Introduction
Legislation has recently been passed by the States of Jersey to amend the Limited Liability Partnerships (LLP) (Jersey) Law 1997. A Jersey LLP is a legal person distinct from its partners that can own property, sue and be sued in its own name. Each of its partners is obliged to contribute effort and skill to the business of the LLP, as agents of the partnership, but not of each other.
Previous obligations
The law previously required a Jersey LLP to maintain financial provision arrangements with one or more banks or insurance companies in Jersey for the life of the structure, in the form of a £5 million bond. The bond would be paid to the person responsible for winding-up the affairs of the LLP, in order to enable them to settle any liabilities of the LLP at the time of its dissolution. The obligation to ensure that LLPs made financial provisions for potential creditors included a restriction that prevented the LLP from assigning, charging or otherwise encumbering the bond. However, these onerous financial requirements proved an insurmountable barrier to the establishment of LLPs in Jersey.
Amendments
From January 17 2013 certain amendments have been made to the law to increase the flexibility of Jersey LLPs by removing the requirement for the £5 million bond to be maintained. The Limited Liability Partnerships (Amendment of Law) (Jersey) Regulations 2013 seek to ensure that creditors dealing with LLPs remain protected by introducing the concept of a ‘specified solvency statement’, which must be made by the LLP before any partnership property may be withdrawn from the LLP.

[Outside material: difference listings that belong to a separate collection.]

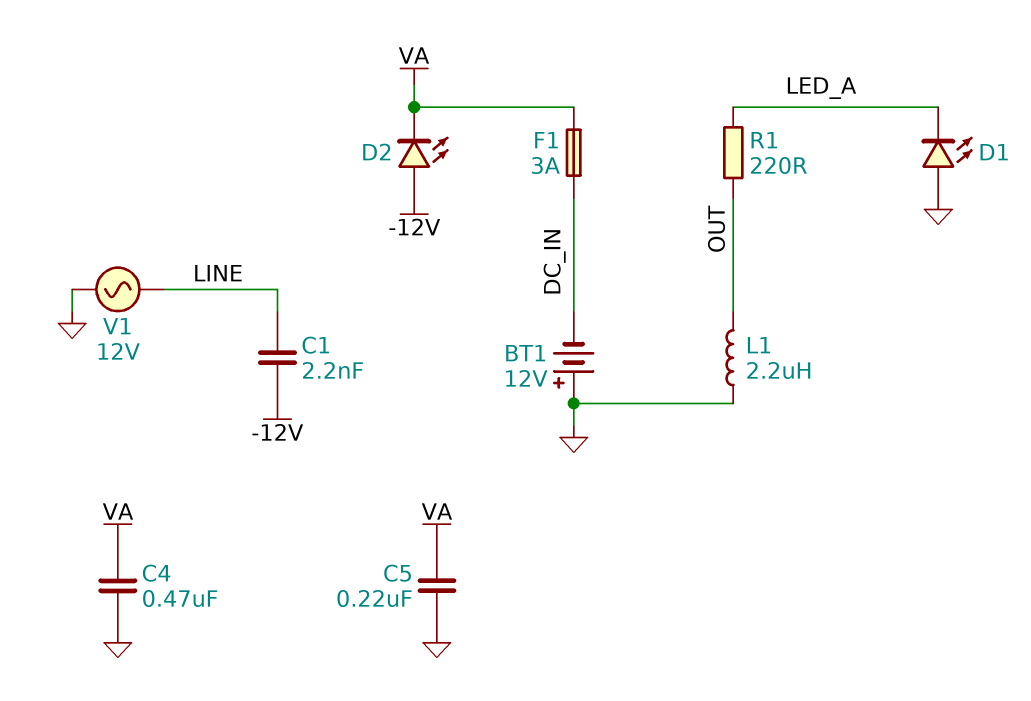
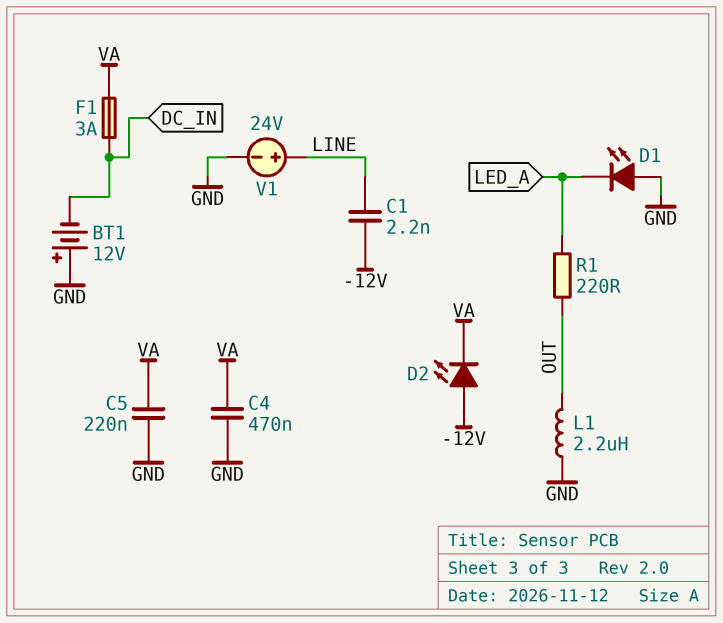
V1: AC 12V (GND, LINE) -> 24V (plus LINE, minus GND)

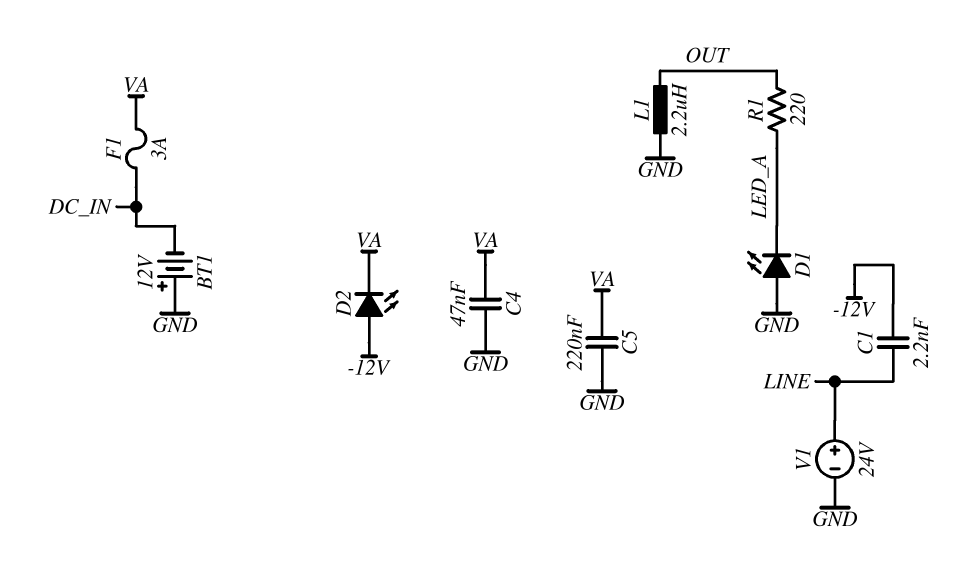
C4: 470nF (GND, VA) -> 47nF (GND, VA)

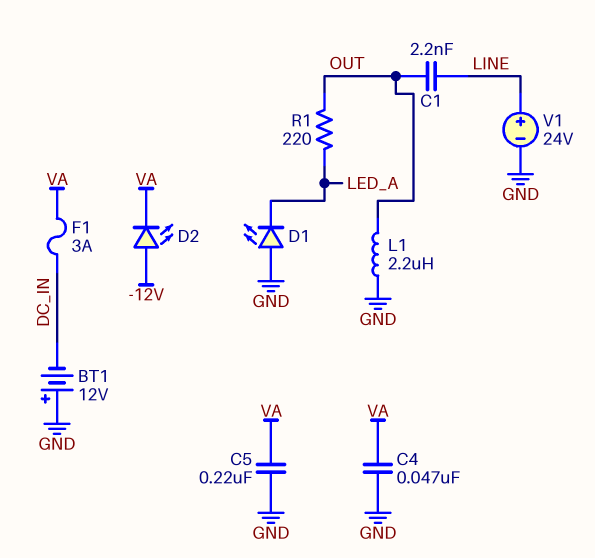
C1: 2.2nF (-12V, LINE) -> 2.2nF (LINE, OUT)

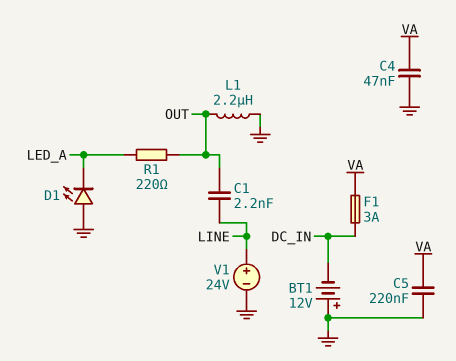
D2: LED (A -12V, K VA) -> none

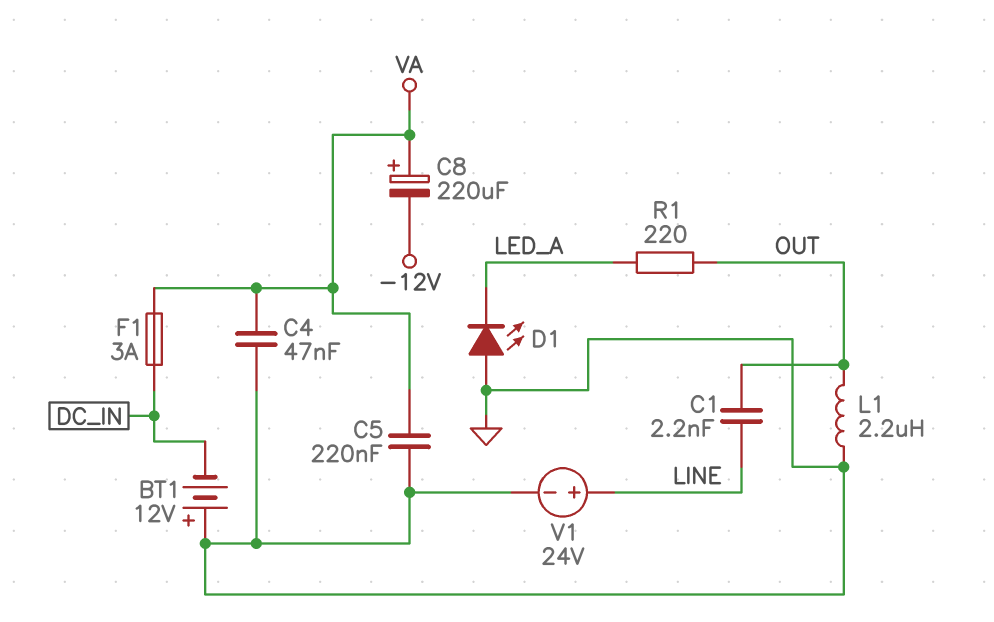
C8: none -> 220uF (plus VA, minus -12V)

The solvency statement requires that the LLP state that, in its opinion (with regard to the prospects of the LLP and the intentions of the partners with respect to the management of the LLP’s business, as well as the amount and character of the financial resources that will be available to the LLP), it can continue to carry on business and discharge its liabilities as they fall due, for the period of 12 months immediately following the date of the specified solvency statement or until dissolution of the LLP, whichever occurs first.
The solvency statement can be made by the LLP at any time. If a partner or former partner withdraws any property of the LLP at any time, and either the LLP has not made a specified solvency statement in the 12 months immediately preceding the withdrawal or a specified solvency statement has been made without the LLP having reasonable grounds for the opinion in that statement, the partner or former partner must return the property to the LLP.

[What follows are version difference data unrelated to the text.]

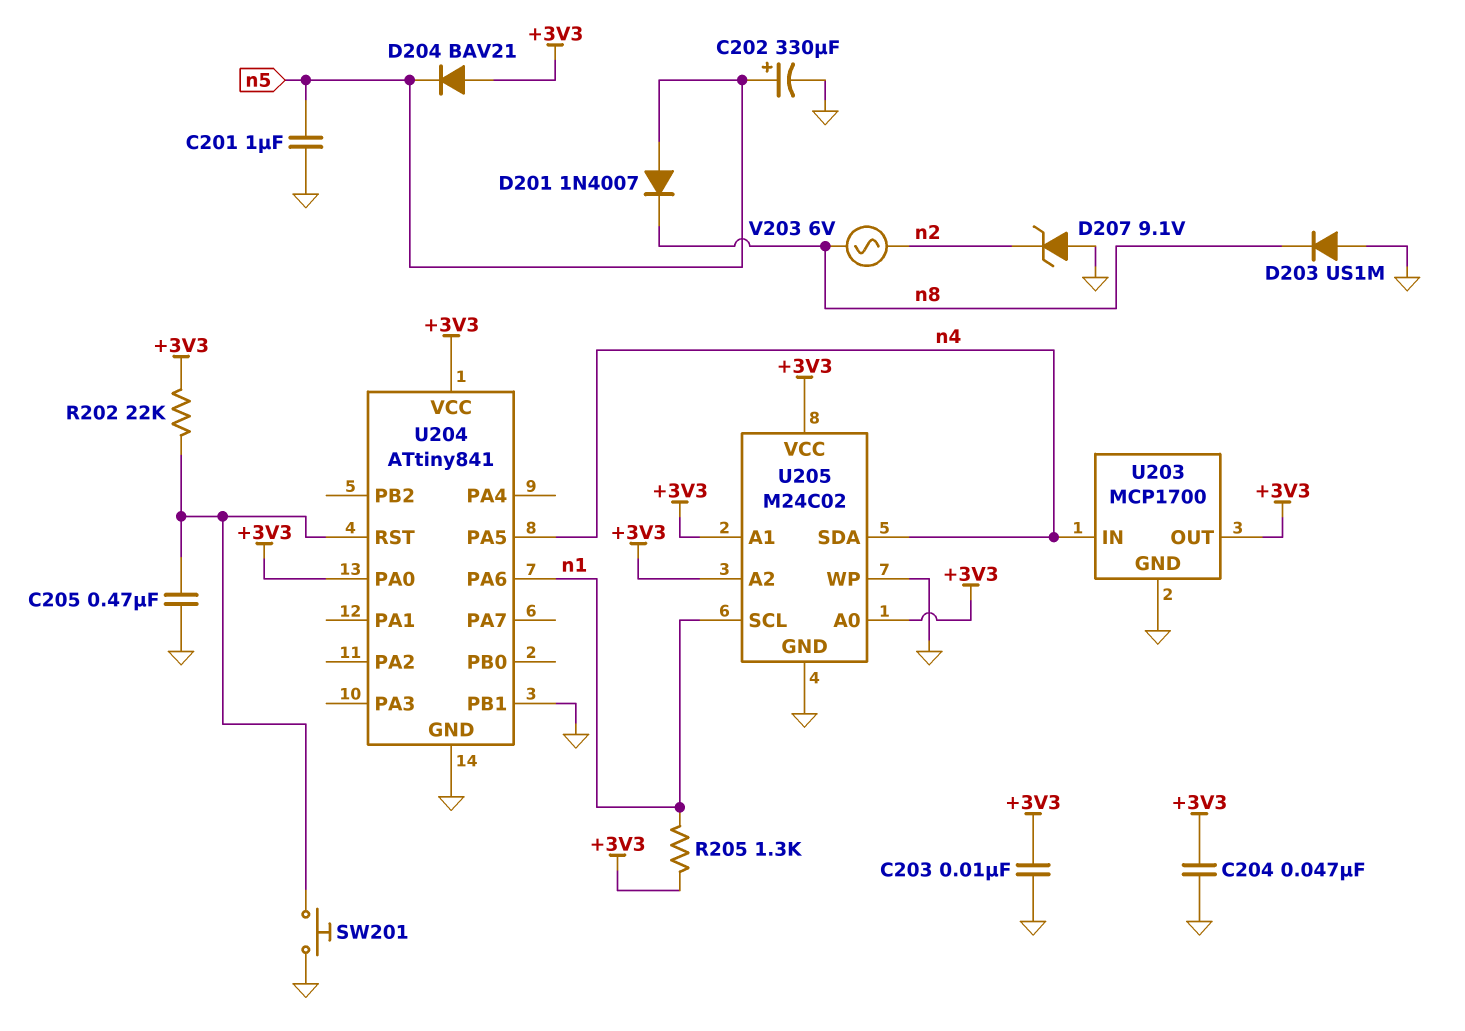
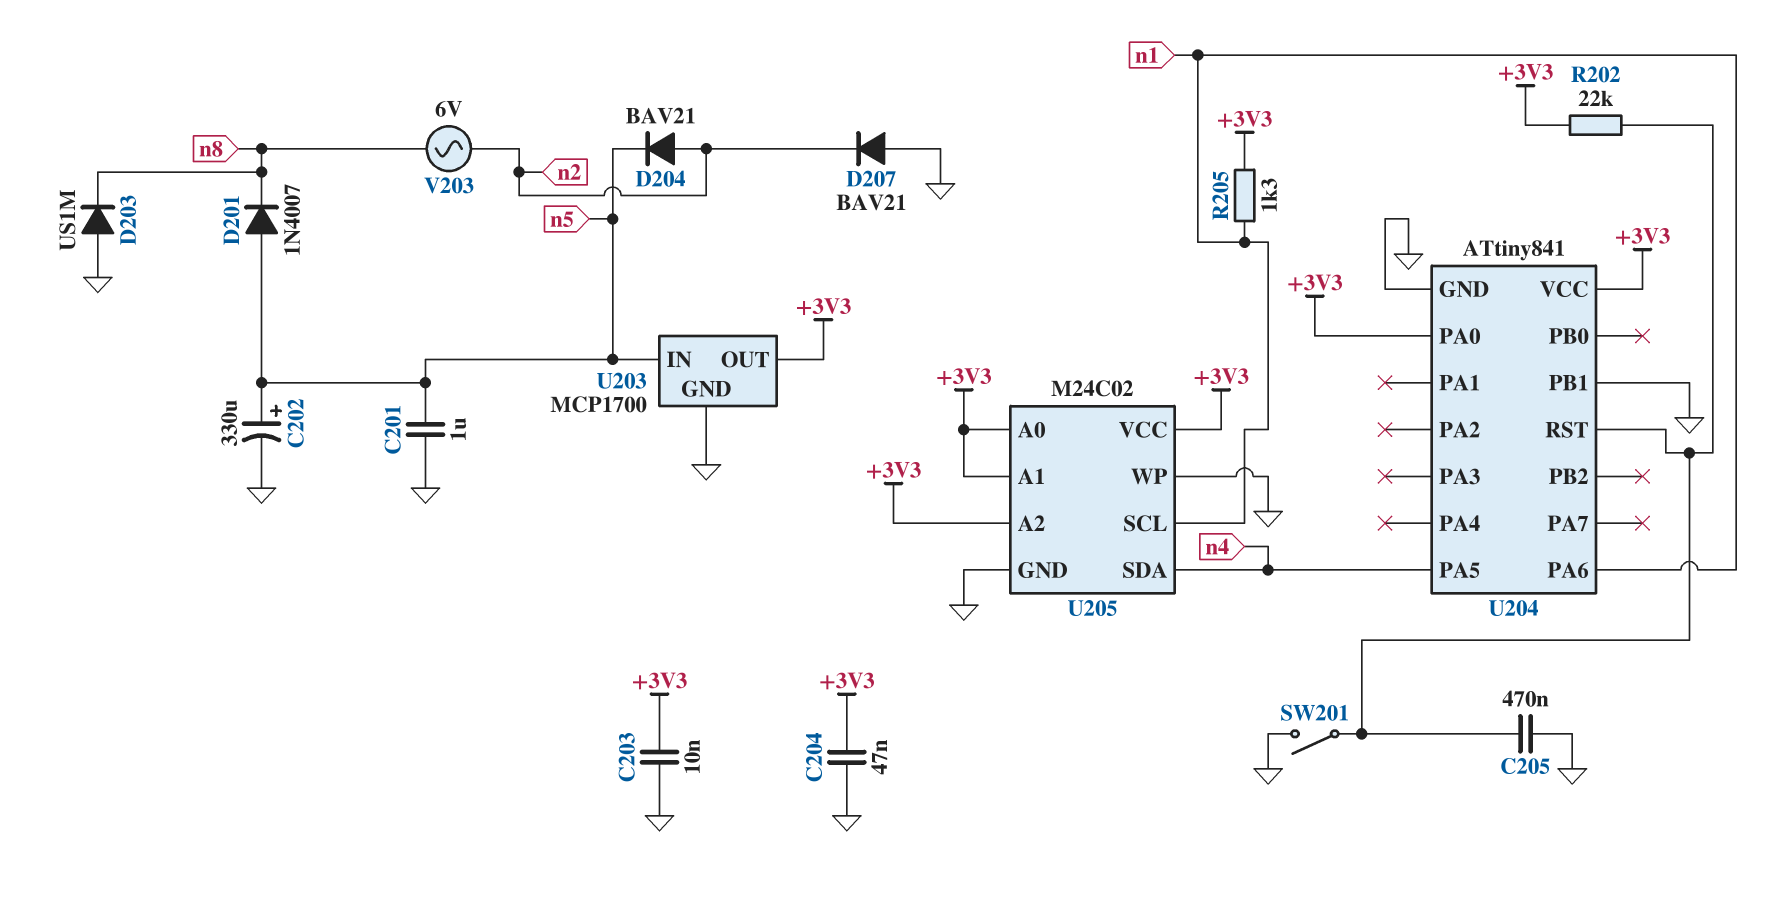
D204: diode BAV21 (A +3V3, K n5) -> diode BAV21 (A n2, K n5)
D207: zener 9.1V (A GND, K n2) -> diode BAV21 (A GND, K n2)
SW201: button (GND, U204/RST) -> switch (GND, U204/RST)
U203 pin IN: n4 -> n5

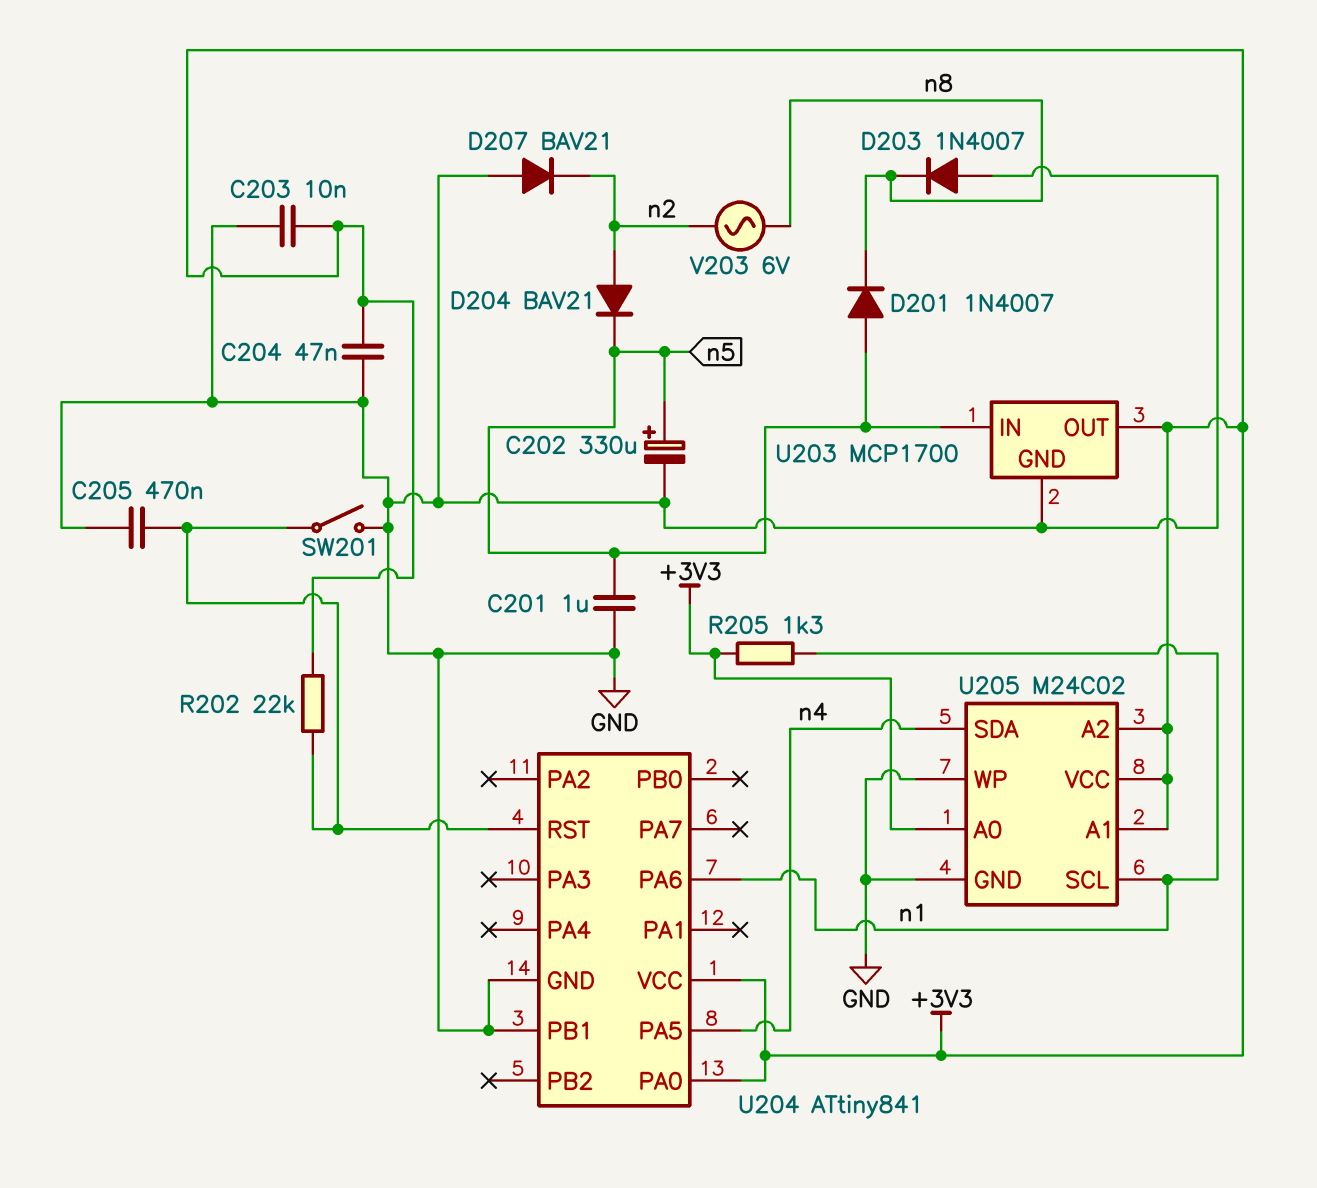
D203: diode US1M (A GND, K n8) -> diode 1N4007 (A GND, K n8)

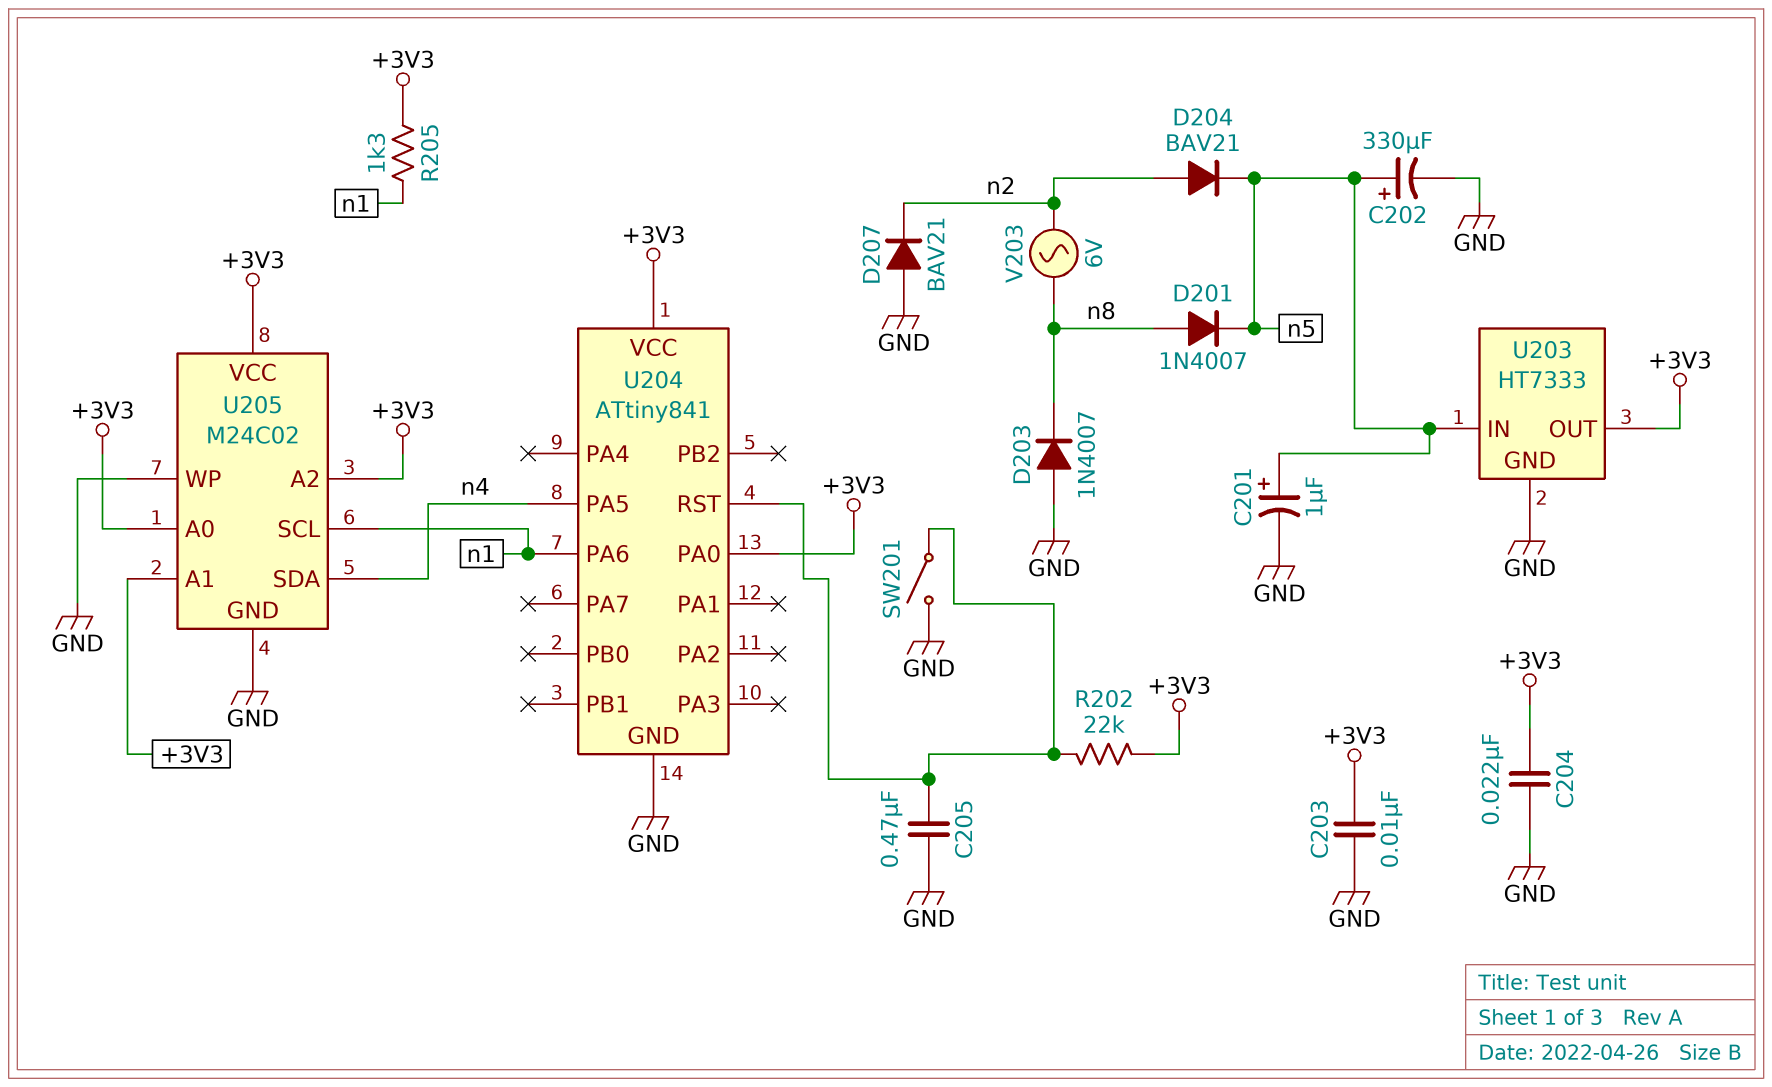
C201: 1uF (GND, n5) -> 1uF (plus n5, minus GND)
C204: 47nF (+3V3, GND) -> 22nF (+3V3, GND)
D201: diode 1N4007 (A n5, K n8) -> diode 1N4007 (A n8, K n5)
U203: MCP1700 -> HT7333
U204 pin PB1: GND -> none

Under the changes to the law as a result of the regulations, the liability to return partnership property to the LLP will not apply if the Royal Court declares that it is satisfied that:
- at the time of the withdrawal, the LLP was solvent;
- it has subsequently made a specified solvency statement; and
- it would be contrary to the interests of justice for the partner or former partner to remain liable.
Comment
The amendments to the law will enhance the flexibility of Jersey LLPs and will encourage their use for investment structuring purposes (as has been the case for UK LLPs). The proposed amendments will enable Jersey LLPs to be used as an alternative structure to a UK LLP for the benefit of individuals and corporates.
Some UK advisers have argued that a Jersey LLP with no corporate partners might prove an attractive vehicle for acquiring and holding UK residential property with a value of over £2 million, following recent UK tax changes that affect non-natural persons acquiring and holding such property.
A Jersey LLP must have a registered office in Jersey and comply with the following requirements:
- The designated partner of the LLP must deliver a statement to the registrar of companies stating whether any specified solvency statement has been made by the LLP on or after March 1 of the previous year and must deliver any such specified solvency statement to the registrar; and
- A copy of any specified solvency statement sent to the registrar must be kept at the registered office of the LLP for 10 years and the LLP must take reasonable precautions to prevent its loss, destruction or falsification.